(Passage shown):
********************
Ryan Tannehill sat in front of a television screen that read ANTICIPATION in bold white letters. This was quarterback camp with Jon Gruden, who was sitting parallel on the left side of the squared glass table. Gruden was grilling him about his ability to lead receivers to the ball on national television. Was he good enough at it to justify being considered as highly of a prospect as peers Andrew Luck and Robert Griffin III?
“Anticipation,” Tannehill answered. “If you throw accurately with anticipation, it adds a whole ‘nother element to the game. That’s what the NFL is. The guys are so good up there, the coverage is so good. You have to be able to anticipate it and throw the ball accurately.”
Footage rolled of Tannehill throwing a touchdown strike. Expecting a post pattern from his receiver across, he launched the ball from the right hash over the underneath coverage and into his receiver’s hands. Perfect timing.
“How about this anticipation in the red zone? I mean, it wins for you,” Gruden said after watching the play. “It’s going to be tight. If you’re a hair late; If you’re a fraction of a second late, this ball is incomplete or picked, isn’t it?”
The play Gruden rolled on the screen was uncommon at Texas A&M. Tannehill struggled with anticipating receivers across the middle (aka the “seam”), failing to hit moving targets on similar plays. Some throws were high, some were low, some flat-out inaccurate. He didn’t appear to have a natural feel for it. That’s expected considering he was a wide receiver for two years before he became the Aggies’ quarterback. Many chalked it up to that same inexperience and said he’d get better at it, saying that he just needed “some coaching” and “starts under his belt.” He only had 19 as a quarterback at that point.
It was hard to believe that he’d develop that feel for the game by playing more, though. He was wired differently than Luck and Griffin. Whereas they had an indescribable feel and knack for hitting receivers before they broke off their route or found holes in zone coverage, he was seemingly throwing everything at the last second. He was much better at hitting stationary targets than moving ones. Now he was going to a league that’s all about hitting moving targets. A hair late and incompletions or interceptions galore, right?
Not long after the film session with Gruden he would be drafted by the Dolphins No. 8 overall, who had an offense that he was familiar with. The Dolphins hired his college head coach, Mike Sherman, as offensive coordinator in order to smoothen the transition for the young passer. Sherman, a West Coast Offense believer, reconstructed his offensive philosophy at A&M to fit it to his players and, most importantly, his quarterback’s strengths.
********************
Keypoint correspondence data
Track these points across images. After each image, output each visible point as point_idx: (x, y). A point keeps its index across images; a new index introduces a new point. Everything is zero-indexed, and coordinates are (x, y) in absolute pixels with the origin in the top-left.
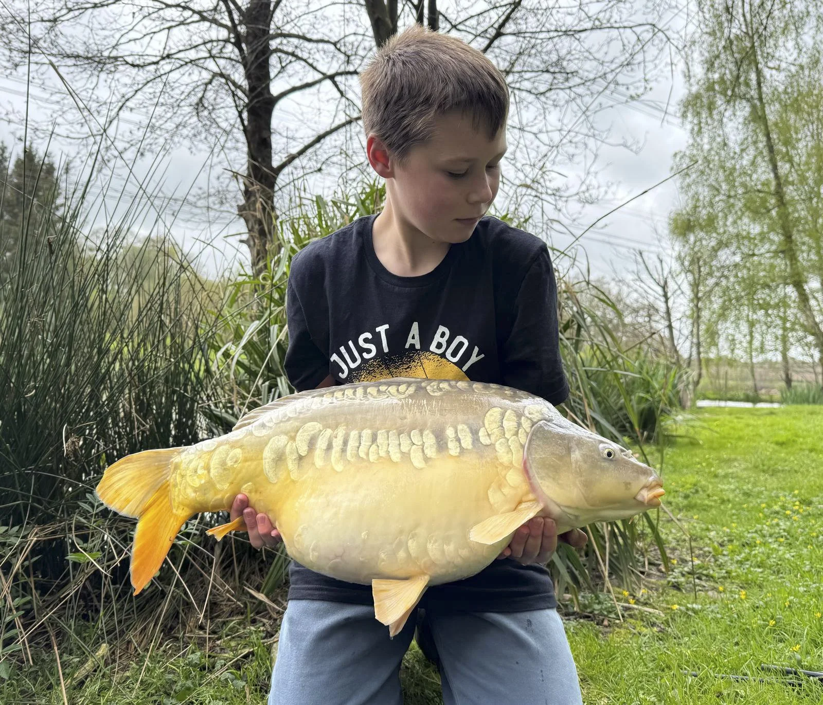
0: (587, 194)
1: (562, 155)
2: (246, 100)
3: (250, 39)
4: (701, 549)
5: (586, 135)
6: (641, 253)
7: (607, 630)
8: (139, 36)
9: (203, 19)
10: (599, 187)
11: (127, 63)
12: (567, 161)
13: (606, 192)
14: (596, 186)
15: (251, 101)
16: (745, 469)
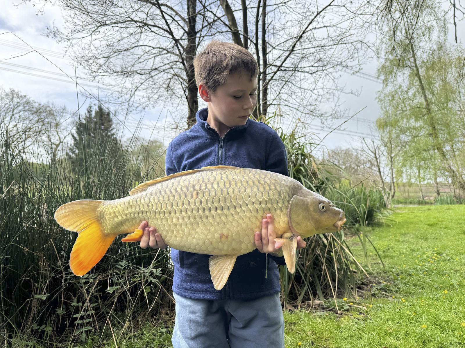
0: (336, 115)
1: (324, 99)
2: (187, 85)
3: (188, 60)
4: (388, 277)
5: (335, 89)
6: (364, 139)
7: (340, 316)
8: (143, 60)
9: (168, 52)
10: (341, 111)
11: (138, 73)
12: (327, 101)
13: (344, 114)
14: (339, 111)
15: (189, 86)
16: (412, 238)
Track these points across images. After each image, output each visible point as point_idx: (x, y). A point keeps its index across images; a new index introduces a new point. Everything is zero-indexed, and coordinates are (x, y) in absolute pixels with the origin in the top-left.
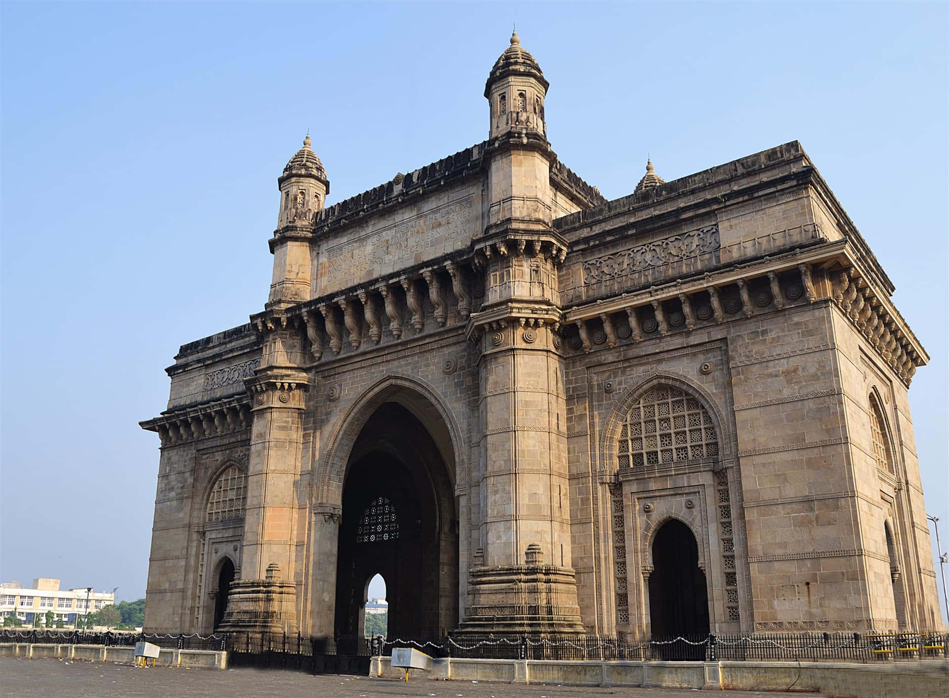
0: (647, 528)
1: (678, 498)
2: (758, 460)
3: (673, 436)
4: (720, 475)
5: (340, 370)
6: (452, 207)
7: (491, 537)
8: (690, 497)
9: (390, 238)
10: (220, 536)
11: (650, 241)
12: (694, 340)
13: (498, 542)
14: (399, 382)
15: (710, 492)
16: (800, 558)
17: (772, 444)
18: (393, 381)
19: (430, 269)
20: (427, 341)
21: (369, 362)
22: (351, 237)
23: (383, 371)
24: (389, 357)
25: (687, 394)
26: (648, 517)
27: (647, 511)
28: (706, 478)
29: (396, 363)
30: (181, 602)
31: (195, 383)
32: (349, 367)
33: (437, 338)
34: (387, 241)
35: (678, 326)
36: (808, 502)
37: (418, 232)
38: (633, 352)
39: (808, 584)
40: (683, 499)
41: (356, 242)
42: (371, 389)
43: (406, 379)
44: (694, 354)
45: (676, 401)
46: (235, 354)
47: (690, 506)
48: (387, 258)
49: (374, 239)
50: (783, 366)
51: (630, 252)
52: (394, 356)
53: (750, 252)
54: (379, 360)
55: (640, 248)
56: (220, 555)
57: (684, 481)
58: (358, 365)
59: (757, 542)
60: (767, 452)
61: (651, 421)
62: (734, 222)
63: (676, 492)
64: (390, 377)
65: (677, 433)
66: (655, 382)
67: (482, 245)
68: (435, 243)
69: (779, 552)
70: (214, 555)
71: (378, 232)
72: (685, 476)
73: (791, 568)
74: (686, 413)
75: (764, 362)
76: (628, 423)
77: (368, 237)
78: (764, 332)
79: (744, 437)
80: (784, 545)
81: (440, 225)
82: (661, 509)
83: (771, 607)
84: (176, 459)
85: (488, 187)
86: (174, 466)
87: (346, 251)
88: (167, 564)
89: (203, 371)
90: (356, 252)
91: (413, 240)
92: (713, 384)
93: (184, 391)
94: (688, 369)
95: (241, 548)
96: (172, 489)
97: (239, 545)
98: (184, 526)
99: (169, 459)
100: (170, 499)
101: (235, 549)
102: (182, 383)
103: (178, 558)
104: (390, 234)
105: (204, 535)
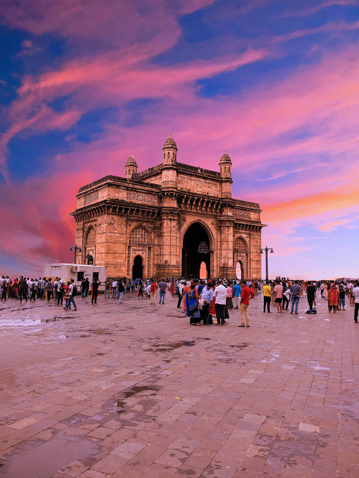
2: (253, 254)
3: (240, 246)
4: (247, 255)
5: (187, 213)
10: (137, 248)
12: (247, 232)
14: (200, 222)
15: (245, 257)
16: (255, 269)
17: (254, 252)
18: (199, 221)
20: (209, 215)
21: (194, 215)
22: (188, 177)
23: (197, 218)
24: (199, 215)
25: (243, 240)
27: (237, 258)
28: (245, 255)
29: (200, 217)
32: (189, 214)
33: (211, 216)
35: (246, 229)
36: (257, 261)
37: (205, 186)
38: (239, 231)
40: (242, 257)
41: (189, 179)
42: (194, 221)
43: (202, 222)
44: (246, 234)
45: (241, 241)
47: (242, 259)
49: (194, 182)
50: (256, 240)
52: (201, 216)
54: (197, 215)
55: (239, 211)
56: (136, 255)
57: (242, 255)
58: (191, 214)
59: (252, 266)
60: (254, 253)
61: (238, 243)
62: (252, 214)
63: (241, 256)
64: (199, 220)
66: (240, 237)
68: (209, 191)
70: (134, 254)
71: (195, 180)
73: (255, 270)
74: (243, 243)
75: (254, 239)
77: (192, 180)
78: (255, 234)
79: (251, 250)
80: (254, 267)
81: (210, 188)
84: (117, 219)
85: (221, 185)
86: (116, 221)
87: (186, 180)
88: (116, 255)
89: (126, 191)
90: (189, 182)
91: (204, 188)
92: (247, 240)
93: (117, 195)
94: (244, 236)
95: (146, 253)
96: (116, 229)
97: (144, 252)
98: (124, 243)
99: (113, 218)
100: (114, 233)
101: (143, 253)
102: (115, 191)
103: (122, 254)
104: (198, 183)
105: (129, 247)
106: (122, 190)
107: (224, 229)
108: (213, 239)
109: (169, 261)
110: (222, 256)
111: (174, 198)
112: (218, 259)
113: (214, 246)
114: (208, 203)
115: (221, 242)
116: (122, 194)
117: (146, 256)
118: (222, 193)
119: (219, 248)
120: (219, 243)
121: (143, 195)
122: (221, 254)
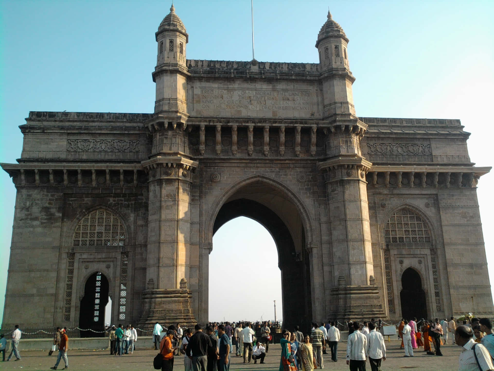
********************
(Problems to solve):
1 – For each statement below, say yes or no to whether the passage about Ryan Tannehill agrees with it, and quote the words that settle it. (a) Tannehill played wide receiver for two years before becoming the Aggies' quarterback. (b) Tannehill had 25 starts as a quarterback at that point. (c) Tannehill was better at hitting moving targets than stationary ones.
2 – Reproduce the passage about Ryan Tannehill from "Ryan Tannehill sat" to "Robert Griffin III?".
The listing is separate from the passage about Ryan Tannehill.

(Activity answers):
1 –
(a) Yes: "he was a wide receiver for two years before he became the Aggies’ quarterback"
(b) No: "He only had 19 as a quarterback at that point."
(c) No: "He was much better at hitting stationary targets than moving ones."

2 –
Ryan Tannehill sat in front of a television screen that read ANTICIPATION in bold white letters. This was quarterback camp with Jon Gruden, who was sitting parallel on the left side of the squared glass table. Gruden was grilling him about his ability to lead receivers to the ball on national television. Was he good enough at it to justify being considered as highly of a prospect as peers Andrew Luck and Robert Griffin III?